Data for the task section start

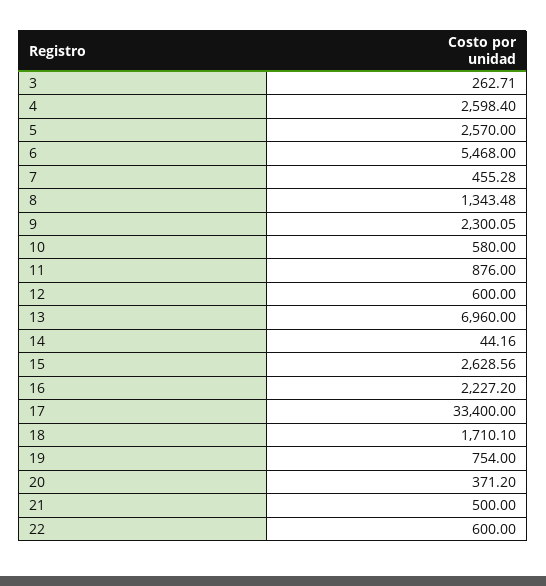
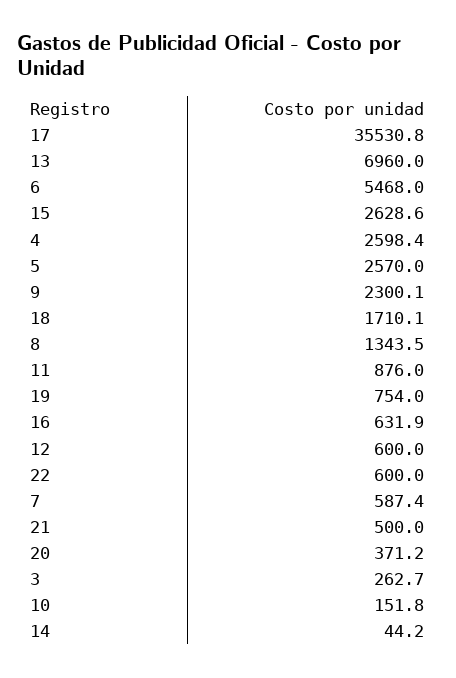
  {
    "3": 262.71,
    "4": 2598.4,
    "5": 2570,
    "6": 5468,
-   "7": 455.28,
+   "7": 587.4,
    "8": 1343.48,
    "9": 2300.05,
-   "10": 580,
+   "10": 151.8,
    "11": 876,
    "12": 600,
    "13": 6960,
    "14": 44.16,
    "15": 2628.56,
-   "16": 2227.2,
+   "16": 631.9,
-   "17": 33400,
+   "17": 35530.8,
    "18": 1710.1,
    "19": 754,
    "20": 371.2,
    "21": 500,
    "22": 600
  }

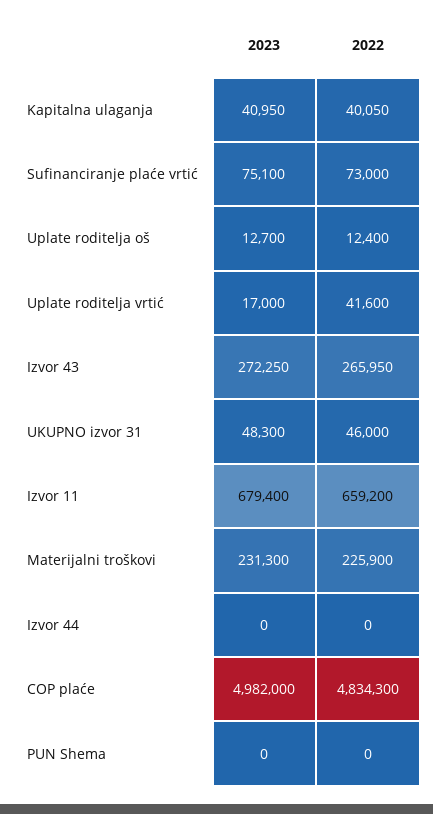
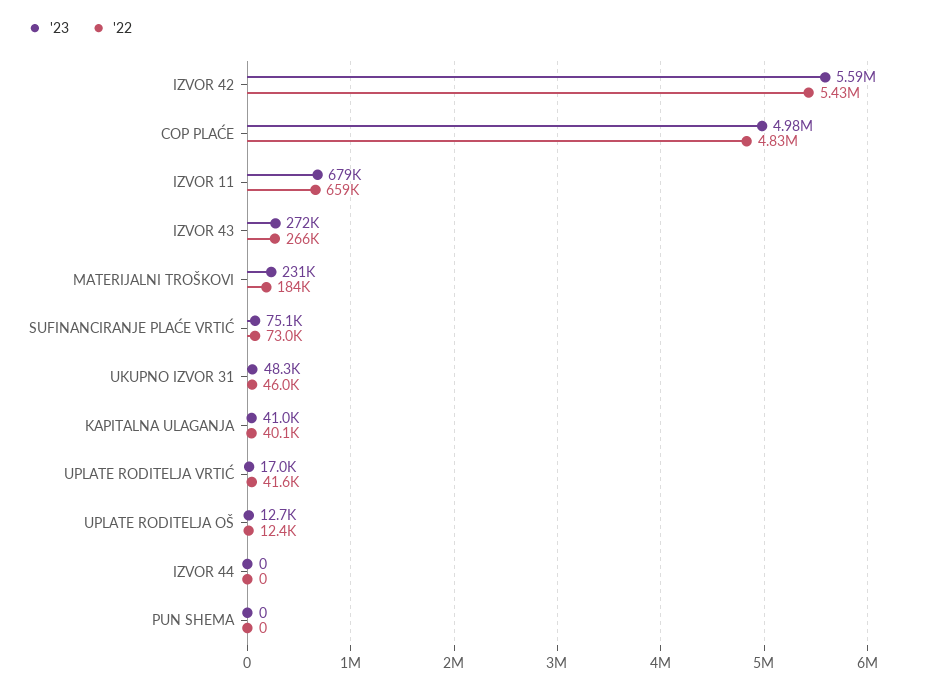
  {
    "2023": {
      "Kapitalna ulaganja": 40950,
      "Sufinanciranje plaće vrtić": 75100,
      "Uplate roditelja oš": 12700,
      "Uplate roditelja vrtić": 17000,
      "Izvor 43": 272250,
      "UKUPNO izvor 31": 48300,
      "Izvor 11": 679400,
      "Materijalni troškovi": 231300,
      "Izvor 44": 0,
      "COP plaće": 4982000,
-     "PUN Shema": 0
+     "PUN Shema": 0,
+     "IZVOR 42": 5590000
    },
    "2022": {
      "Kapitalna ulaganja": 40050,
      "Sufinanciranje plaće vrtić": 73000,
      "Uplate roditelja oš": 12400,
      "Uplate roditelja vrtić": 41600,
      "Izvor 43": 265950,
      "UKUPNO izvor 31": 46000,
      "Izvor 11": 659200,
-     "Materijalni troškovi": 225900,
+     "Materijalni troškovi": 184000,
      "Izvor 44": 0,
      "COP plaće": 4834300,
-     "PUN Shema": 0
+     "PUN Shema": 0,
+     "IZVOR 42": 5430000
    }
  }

Data for the task section end
Data for the task section start

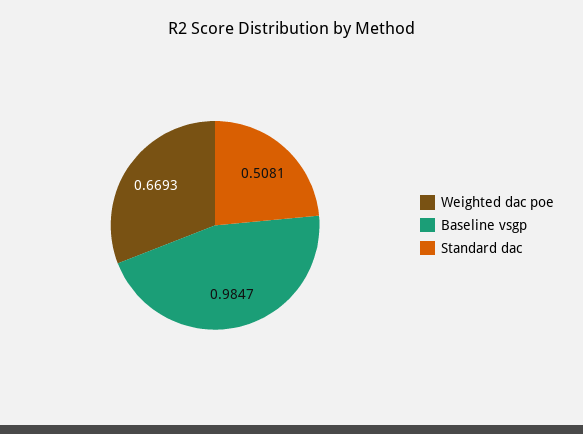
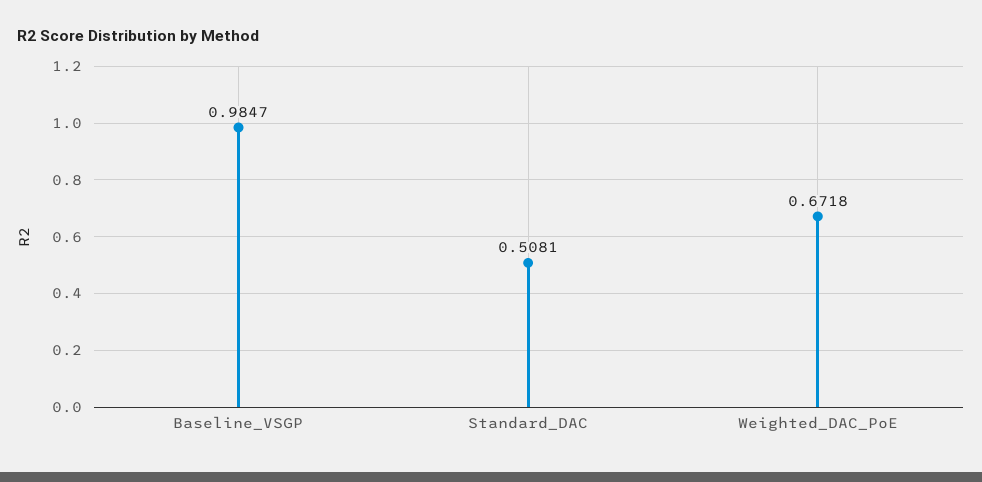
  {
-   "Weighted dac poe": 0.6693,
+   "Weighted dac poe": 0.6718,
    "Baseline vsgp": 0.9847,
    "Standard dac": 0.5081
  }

Data for the task section end
Data for the task section start

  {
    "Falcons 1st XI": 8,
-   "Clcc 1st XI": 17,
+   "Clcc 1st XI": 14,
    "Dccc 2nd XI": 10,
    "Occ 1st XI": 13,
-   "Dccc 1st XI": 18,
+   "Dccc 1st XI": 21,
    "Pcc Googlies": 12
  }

Data for the task section end

- _Task details_
Of the lines above, copy each that contains "Kapitalna".

- _Answer to this problem_
      "Kapitalna ulaganja": 40950,
      "Kapitalna ulaganja": 40050,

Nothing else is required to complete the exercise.